3. The last Eagles WR with consecutive 100-yard games: Jordan Matthews vs. the Cards and Redskins in 2015. Since then, 52 different NFL receivers from 29 other teams have had back-to-back 100-yard games.

4. It sure seems like Avonte Maddox will get the first crack at CB2 opposite Darius Slay, with Sidney Jones backing him up. And it sure seems like Nickell Robey-Coleman will get the first crack at the slot. If I were Jim Schwartz I’d make sure I found ways to get Cre’Von LeBlanc on the field. The guy is active, tough, smart, physical and instinctive. Good things happen when he plays. I don’t know where he fits in, but Schwartz and d-backs coach Marquand Manuel need to make sure he DOES fit in.

5. Misleading stats can be fun. Here’s one: Kevin Curtis averaged more yards per game in his Eagle career (56.3) than Harold Carmichael (49.9).

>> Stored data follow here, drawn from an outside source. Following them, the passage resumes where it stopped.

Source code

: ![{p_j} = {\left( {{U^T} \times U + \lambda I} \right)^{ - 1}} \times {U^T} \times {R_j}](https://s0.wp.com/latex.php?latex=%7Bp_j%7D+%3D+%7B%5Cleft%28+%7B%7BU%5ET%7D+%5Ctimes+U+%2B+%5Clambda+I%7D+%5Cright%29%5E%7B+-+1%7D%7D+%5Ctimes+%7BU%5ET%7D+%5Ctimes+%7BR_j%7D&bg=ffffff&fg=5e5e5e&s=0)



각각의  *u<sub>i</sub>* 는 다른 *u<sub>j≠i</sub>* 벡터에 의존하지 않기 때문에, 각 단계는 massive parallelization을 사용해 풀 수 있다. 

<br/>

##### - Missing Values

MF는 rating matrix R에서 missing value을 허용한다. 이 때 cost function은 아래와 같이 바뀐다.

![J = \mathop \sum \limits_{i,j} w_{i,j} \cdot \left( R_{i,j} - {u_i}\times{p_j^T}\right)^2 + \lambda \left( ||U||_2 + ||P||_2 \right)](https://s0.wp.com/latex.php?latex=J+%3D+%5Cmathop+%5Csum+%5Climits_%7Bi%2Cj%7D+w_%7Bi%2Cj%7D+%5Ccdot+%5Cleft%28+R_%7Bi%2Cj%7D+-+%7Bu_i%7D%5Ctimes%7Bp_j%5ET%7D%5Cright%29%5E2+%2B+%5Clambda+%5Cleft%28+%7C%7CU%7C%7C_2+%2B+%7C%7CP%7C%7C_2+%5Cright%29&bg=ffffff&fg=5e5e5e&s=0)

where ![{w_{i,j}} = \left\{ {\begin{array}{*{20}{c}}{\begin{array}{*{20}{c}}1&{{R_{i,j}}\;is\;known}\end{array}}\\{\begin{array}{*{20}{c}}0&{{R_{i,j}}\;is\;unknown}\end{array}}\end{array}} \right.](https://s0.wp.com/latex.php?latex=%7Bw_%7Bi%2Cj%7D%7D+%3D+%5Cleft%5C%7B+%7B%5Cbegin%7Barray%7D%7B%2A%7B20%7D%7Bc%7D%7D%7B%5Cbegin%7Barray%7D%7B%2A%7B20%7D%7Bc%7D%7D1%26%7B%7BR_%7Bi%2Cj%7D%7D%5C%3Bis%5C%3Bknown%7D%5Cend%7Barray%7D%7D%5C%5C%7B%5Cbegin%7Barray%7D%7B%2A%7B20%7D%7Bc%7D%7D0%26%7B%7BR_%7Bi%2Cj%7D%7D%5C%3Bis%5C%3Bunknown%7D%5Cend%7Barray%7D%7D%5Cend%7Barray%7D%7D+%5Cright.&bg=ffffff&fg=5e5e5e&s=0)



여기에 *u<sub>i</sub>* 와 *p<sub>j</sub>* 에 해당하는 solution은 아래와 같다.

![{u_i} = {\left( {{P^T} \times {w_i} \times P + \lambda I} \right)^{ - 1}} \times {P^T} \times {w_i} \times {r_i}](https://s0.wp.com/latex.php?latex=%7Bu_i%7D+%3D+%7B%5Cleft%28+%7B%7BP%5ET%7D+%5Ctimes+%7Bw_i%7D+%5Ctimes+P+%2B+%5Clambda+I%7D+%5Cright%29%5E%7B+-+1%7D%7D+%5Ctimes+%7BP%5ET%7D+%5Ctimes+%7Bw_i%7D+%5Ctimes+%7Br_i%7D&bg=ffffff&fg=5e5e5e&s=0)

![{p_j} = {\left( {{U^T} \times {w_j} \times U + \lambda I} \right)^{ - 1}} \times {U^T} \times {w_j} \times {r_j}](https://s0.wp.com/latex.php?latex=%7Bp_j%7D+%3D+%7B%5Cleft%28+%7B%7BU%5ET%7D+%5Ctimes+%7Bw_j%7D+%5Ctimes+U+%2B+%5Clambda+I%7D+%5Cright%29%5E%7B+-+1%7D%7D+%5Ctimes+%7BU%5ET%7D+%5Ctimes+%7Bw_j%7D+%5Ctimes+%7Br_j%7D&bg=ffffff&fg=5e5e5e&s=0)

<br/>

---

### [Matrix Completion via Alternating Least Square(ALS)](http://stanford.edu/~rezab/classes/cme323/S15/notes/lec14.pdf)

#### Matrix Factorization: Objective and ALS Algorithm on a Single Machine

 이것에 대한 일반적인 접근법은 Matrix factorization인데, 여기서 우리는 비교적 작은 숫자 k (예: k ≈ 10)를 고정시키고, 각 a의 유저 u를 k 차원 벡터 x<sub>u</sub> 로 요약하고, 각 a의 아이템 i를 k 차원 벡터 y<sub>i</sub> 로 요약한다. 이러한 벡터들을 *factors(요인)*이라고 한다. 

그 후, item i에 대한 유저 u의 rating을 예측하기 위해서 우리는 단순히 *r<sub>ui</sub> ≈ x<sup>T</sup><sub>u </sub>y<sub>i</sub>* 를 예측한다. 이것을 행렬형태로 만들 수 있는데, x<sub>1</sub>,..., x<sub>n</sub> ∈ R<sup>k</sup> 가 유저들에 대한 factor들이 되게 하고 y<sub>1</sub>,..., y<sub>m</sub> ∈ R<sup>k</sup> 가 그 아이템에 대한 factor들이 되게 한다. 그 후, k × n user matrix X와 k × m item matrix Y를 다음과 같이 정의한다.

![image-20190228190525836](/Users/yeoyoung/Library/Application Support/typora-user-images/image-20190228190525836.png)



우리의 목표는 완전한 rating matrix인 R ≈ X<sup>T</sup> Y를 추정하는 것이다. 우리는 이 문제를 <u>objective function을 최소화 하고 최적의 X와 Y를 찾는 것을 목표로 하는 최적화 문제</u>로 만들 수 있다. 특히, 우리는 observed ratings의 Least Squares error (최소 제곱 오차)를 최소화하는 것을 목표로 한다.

6. I wrote about 5-time Pro Bowler Jimmy Smith the other day in my piece on 10 great NFL players who began their careers in obscurity with the Eagles. How much of a difference would Smith have made if the Eagles kept him instead of Jeff Sydner at the end of 1994 training camp? From 1999 through 2005 - the seven years where Smith and Donovan McNabb were both in the league - Smith had 8,249 receiving yards. During the same span, the Eagles’ leading receiver was Todd Pinkston, with 2,816 yards. Imagine how much would have been different if Kotite had seen the greatness of Jimmy Smith staring him right in his face? 

7. We talk all the time about how incredible Nick Foles was in the 2017 playoffs, but right along with his remarkable performance is the fact that he dropped back 108 times and was sacked twice - once in the Falcons game and once in the Vikings game. Foles’ 971 passing yards in the 2017 postseason are the most in NFL history by a QB who was sacked two or fewer times. Lane Johnson, Jason Kelce and Brandon Brooks were the heart of that o-line, but Big V and Stefen Wisniewski were both huge during that run as well.

8. From the Be Careful What You Wish For Department: In the summer of 1971, there was a kicking competition in Eagles training camp between incumbent Mark Moseley, who the fans were furious with after his 27-yard miss cost the Eagles a 1970 win over the Falcons, and rookie 4th-round pick Happy Feller, the overwhelming fan favorite. “‘I’ll probably go out there to kick and the fans will all want to see Happy,” Moseley told Chuck Newman in the Aug. 13, 1971, Inquirer, before the first home preseason game of 1971. “Maybe they’ll boo, but that’s their privilege. The fans have their favorites.” As it turned out, the Eagles kept Feller and released Moseley. Feller went on to go 6-for-20 on field goal attempts in 1971, and that 30 percent accuracy is the worst in the NFL in the last 50 years. Feller spent a couple years with the Saints and made 37 percent of his career field goals. Nobody else in the NFL over the last 50 years has been under 50 percent. Moseley kicked in the NFL for 17 years and was a two-time Pro Bowler.

9. Crazy that there are more assistant coaches than players still with the Eagles from the Chip Kelly Era. Six coaches, two players. And there are more players remaining that Andy Reid brought in (five) than Chip brought in (two). And there isn’t a single player from either the 2014 or 2015 drafts still in the organization.

10. Need more evidence of Duce Staley’s ability to get the most out of his players? Since 2015, the Eagles are the only NFL team that hasn’t had a running back with 200 carries in a season. During that five-year period, Duce has made do with an ever-changing rotation of DeMarco Murray, Ryan Mathews, LeGarrette Blount, Jay Ajayi, Jordan Howard, Miles Sanders, Josh Adams one year, Wendell Smallwood, Darren Sproles, Corey Clement and Boston Scott. Yet with that unsettled group of young unproven backs and veterans at the end of their career, the Eagles are 9th in the NFL in rushing during that five-year span. Of that group, Murray, Blount, Ajayi, Sproles and Mathews are all out of the league.